Lorenzo Lumeras, el artista que nos susurra.
En el arte desde que es arte el vacío o el silencio (de manera metafórica) han sido objeto de atención permanente por parte de historiadores, artistas, e incluso, de algún que otro crítico de arte. La teoría ha echado mano de términos como equilibrio, fondo, espacio, atmósfera o tiempo. Y todos estas nociones había que llenarlas. Lorenzo Lumeras (Plasencia, 1961) sabe muy bien llegar a ello al querer develar, como él mismo señala, las ausencias en estancias silenciosas.
Es ni más ni menos todo un ejercicio de reflexión el que nos plantea en todas sus creaciones. Esos lugares en los que el rastro humano está presente es la concepción que él tiene sobre ese vacío. Algo que nada tiene de circunstancial porque representa la totalidad: los espacios fotografiados perforan algo que no podemos tocar, pero sí sentir: las pequeñas trazas que deja el ser humano en esas arquitecturas decadentes es el reflejo de su maestría sobre una mirada que puede calificarse, siguiendo su razonamiento, de «total»; una visión en la que energía y magia se funden para devolver a la vida aquello que parecía muerto.
Estas razones nos conducen a analizar sus obras unas veces como plenamente barrocas al verse obligado a sensibilizar esos espacios, al tratarlos, asimismo, como lugares del vacío y llenarlos con ciento de detalles colmados de viveza y suspense que nos invitan a musitar cuando no a chillar. Y otras veces desdibuja lo pequeño en espacios inmensos con el propósito de mostrarnos una metáfora sobre el imperecedero retorno. Y otras veces lo que observa se torna en pura geometría.

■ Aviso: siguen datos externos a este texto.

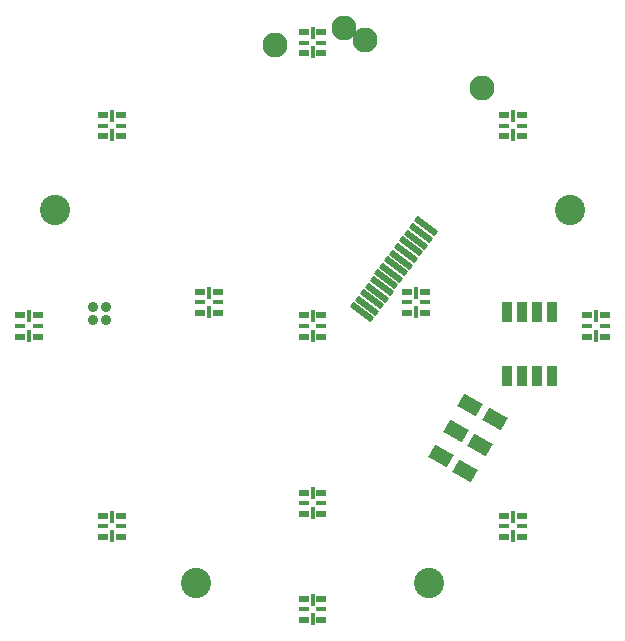
<source format=gbs>
%FSTAX23Y23*%
%MOMM*%
%SFA1B1*%

%IPPOS*%
%AMD85*
4,1,4,-0.480060,0.967740,-1.079500,-0.068580,0.480060,-0.967740,1.079500,0.068580,-0.480060,0.967740,0.0*
%
%AMD86*
4,1,4,0.713740,-0.881380,1.043940,-0.441960,-0.713740,0.881380,-1.043940,0.441960,0.713740,-0.881380,0.0*
%
%ADD72R,0.899998X0.599999*%
%ADD73R,0.899998X0.399999*%
%ADD74R,0.399999X1.099998*%
%ADD82C,2.102996*%
%ADD83C,2.560995*%
%ADD84C,0.888998*%
G04~CAMADD=85~9~0.0~0.0~473.6~709.8~0.0~0.0~0~0.0~0.0~0.0~0.0~0~0.0~0.0~0.0~0.0~0~0.0~0.0~0.0~60.0~850.0~761.0*
%ADD85D85*%
G04~CAMADD=86~9~0.0~0.0~217.7~867.3~0.0~0.0~0~0.0~0.0~0.0~0.0~0~0.0~0.0~0.0~0.0~0~0.0~0.0~0.0~233.0~822.0~693.0*
%ADD86D86*%
%ADD87R,0.812998X1.802996*%
%LNledpendantpcb-1*%
%LPD*%
G54D72*
X09499Y02899D03*
Y01099D03*
X07999Y02899D03*
Y01099D03*
X-00749Y-00899D03*
Y00899D03*
X00749Y-00899D03*
Y00899D03*
X-07999Y02899D03*
Y01099D03*
X-09499Y02899D03*
Y01099D03*
X-00749Y-15899D03*
Y-14099D03*
X00749Y-15899D03*
Y-14099D03*
Y-23099D03*
Y-24899D03*
X-00749Y-23099D03*
Y-24899D03*
X-17719Y-17869D03*
Y-16069D03*
X-16219Y-17869D03*
Y-16069D03*
X-23249Y00899D03*
Y-00899D03*
X-24749Y00899D03*
Y-00899D03*
X-17719Y16069D03*
Y17869D03*
X-16219Y16069D03*
Y17869D03*
X00749Y24899D03*
Y23099D03*
X-00749Y24899D03*
Y23099D03*
X16219Y16069D03*
Y17869D03*
X17719Y16069D03*
Y17869D03*
X24749Y00899D03*
Y-00899D03*
X23249Y00899D03*
Y-00899D03*
X16219Y-17869D03*
Y-16069D03*
X17719Y-17869D03*
Y-16069D03*
G54D73*
X09499Y01999D03*
X07999D03*
X-00749Y0D03*
X00749D03*
X-07999Y01999D03*
X-09499D03*
X-00749Y-14999D03*
X00749D03*
Y-23999D03*
X-00749D03*
X-17719Y-16969D03*
X-16219D03*
X-23249Y0D03*
X-24749D03*
X-17719Y16969D03*
X-16219D03*
X00749Y23999D03*
X-00749D03*
X16219Y16969D03*
X17719D03*
X24749Y0D03*
X23249D03*
X16219Y-16969D03*
X17719D03*
G54D74*
X08749Y02829D03*
Y01169D03*
X0Y-00829D03*
Y00829D03*
X-08749Y02829D03*
Y01169D03*
X0Y-15829D03*
Y-14169D03*
Y-23169D03*
Y-24829D03*
X-16969Y-17799D03*
Y-16139D03*
X-23999Y00829D03*
Y-00829D03*
X-16969Y16139D03*
Y17799D03*
X0Y24829D03*
Y23169D03*
X16969Y16139D03*
Y17799D03*
X23999Y00829D03*
Y-00829D03*
X16969Y-17799D03*
Y-16139D03*
G54D82*
X04433Y2421D03*
X14319Y20115D03*
X-03199Y23799D03*
X02641Y25247D03*
G54D83*
X09853Y-21794D03*
X-09853D03*
X21794Y09853D03*
X-21794D03*
G54D84*
X-17499Y00524D03*
X-18599D03*
X-17499Y01624D03*
X-18599D03*
G54D85*
X1211Y-08874D03*
X15438Y-07909D03*
X12938Y-12239D03*
X14188Y-10074D03*
X1086Y-11039D03*
X1336Y-06709D03*
G54D86*
X04156Y01156D03*
X04578Y01715D03*
X04999Y02274D03*
X0542Y02833D03*
X05842Y03392D03*
X06263Y03951D03*
X06684Y0451D03*
X07105Y05069D03*
X07527Y05628D03*
X07948Y06187D03*
X08369Y06746D03*
X0879Y07305D03*
X09212Y07864D03*
X09633Y08423D03*
G54D87*
X17699Y-04199D03*
X18969D03*
X17699Y01199D03*
X18969D03*
X16429Y-04199D03*
X20239D03*
X16429Y01199D03*
X20239D03*
M02*
</source>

Y en ese eterno retorno, sus imágenes tienen el genio de mirarnos para explicarnos lo malparada que está toda una civilización que trata de salvar su dignidad. Contrapone en sus fotografías el desamparo de un mundo que parece deshabitado con la idea de permanencia. Un esfuerzo de enfrentar el horror vacui al horror pleni. De ponernos frente a un espejo que nos obligue, como espectadores, a llenar de formas inexistentes que digan algo de la excluida presencia humana, de su queja. Todo un discurso poético que merece la pena dedicarlo un instante, una forma de ver y estar en nuestro mundo.